╭─ DATA IN THIS EXERCISE
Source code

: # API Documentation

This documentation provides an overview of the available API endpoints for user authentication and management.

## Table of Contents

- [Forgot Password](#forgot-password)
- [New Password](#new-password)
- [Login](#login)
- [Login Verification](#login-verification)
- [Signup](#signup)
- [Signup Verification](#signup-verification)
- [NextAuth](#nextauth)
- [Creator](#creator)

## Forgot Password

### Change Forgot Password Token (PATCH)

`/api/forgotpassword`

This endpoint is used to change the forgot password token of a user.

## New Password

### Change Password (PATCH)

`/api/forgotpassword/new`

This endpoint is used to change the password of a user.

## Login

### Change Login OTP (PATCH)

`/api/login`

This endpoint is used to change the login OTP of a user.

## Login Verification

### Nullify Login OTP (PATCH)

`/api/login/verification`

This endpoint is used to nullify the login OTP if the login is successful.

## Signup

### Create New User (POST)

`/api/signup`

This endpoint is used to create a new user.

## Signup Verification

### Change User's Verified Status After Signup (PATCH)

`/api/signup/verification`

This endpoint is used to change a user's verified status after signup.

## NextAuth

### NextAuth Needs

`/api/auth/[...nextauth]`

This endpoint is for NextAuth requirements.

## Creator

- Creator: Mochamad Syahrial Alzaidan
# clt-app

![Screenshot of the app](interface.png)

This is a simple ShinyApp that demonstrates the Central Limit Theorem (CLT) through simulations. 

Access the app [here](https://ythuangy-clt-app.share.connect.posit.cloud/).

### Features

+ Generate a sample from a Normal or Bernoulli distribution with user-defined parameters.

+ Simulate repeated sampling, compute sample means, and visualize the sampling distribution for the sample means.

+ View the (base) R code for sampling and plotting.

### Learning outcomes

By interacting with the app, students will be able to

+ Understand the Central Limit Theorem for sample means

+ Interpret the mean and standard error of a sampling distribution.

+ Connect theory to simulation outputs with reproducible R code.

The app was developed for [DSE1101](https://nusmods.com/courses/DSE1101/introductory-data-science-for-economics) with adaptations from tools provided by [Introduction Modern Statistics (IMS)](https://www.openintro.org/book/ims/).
╰─
ABOUT THIS EXERCISE:
Reproduce exactly the entries above, limited to the lines from the one with "## New Password" through the one with "### Features", both included.

SOLUTION FOR THIS TASK:
## New Password

### Change Password (PATCH)

`/api/forgotpassword/new`

This endpoint is used to change the password of a user.

## Login

### Change Login OTP (PATCH)

`/api/login`

This endpoint is used to change the login OTP of a user.

## Login Verification

### Nullify Login OTP (PATCH)

`/api/login/verification`

This endpoint is used to nullify the login OTP if the login is successful.

## Signup

### Create New User (POST)

`/api/signup`

This endpoint is used to create a new user.

## Signup Verification

### Change User's Verified Status After Signup (PATCH)

`/api/signup/verification`

This endpoint is used to change a user's verified status after signup.

## NextAuth

### NextAuth Needs

`/api/auth/[...nextauth]`

This endpoint is for NextAuth requirements.

## Creator

- Creator: Mochamad Syahrial Alzaidan
# clt-app

![Screenshot of the app](interface.png)

This is a simple ShinyApp that demonstrates the Central Limit Theorem (CLT) through simulations. 

Access the app [here](https://ythuangy-clt-app.share.connect.posit.cloud/).

### Features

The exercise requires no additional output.